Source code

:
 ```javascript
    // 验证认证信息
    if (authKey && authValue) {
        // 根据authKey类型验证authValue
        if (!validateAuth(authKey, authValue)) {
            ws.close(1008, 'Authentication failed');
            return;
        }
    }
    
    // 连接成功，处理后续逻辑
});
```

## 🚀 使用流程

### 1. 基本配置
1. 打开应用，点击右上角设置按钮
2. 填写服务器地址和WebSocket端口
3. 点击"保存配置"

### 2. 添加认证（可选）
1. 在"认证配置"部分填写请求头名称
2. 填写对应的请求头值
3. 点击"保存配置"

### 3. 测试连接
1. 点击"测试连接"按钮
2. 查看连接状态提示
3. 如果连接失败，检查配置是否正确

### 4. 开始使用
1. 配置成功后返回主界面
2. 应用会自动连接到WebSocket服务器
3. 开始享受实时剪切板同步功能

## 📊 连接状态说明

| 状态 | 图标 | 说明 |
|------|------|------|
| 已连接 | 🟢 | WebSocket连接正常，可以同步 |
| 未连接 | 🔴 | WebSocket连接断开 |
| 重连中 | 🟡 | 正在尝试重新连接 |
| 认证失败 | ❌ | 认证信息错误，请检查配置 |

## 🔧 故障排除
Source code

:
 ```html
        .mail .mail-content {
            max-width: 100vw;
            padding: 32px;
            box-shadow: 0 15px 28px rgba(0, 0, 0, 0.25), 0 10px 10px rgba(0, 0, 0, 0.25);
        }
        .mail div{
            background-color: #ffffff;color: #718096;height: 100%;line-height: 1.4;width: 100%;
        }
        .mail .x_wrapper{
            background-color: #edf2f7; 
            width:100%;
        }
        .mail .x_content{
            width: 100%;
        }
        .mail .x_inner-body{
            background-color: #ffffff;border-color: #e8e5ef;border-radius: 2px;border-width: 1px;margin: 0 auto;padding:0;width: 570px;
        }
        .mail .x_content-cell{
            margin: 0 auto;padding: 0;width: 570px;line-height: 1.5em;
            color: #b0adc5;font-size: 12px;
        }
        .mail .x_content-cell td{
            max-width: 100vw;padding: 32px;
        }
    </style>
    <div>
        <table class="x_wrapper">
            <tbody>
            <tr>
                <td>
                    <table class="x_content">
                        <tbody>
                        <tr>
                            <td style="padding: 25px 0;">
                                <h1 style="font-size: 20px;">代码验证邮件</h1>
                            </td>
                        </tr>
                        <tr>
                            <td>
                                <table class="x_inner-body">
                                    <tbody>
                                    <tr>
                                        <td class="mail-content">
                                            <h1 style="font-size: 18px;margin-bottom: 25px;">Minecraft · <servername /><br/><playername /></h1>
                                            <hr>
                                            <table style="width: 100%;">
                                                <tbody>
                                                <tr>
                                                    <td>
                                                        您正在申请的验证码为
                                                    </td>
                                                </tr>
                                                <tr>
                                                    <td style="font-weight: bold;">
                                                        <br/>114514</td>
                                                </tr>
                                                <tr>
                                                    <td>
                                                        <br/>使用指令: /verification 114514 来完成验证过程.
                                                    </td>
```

WORK REQUEST
Search the listing for the word "cell". Copy every line in which it occurs.

RESULT
        .mail .x_content-cell{
        .mail .x_content-cell td{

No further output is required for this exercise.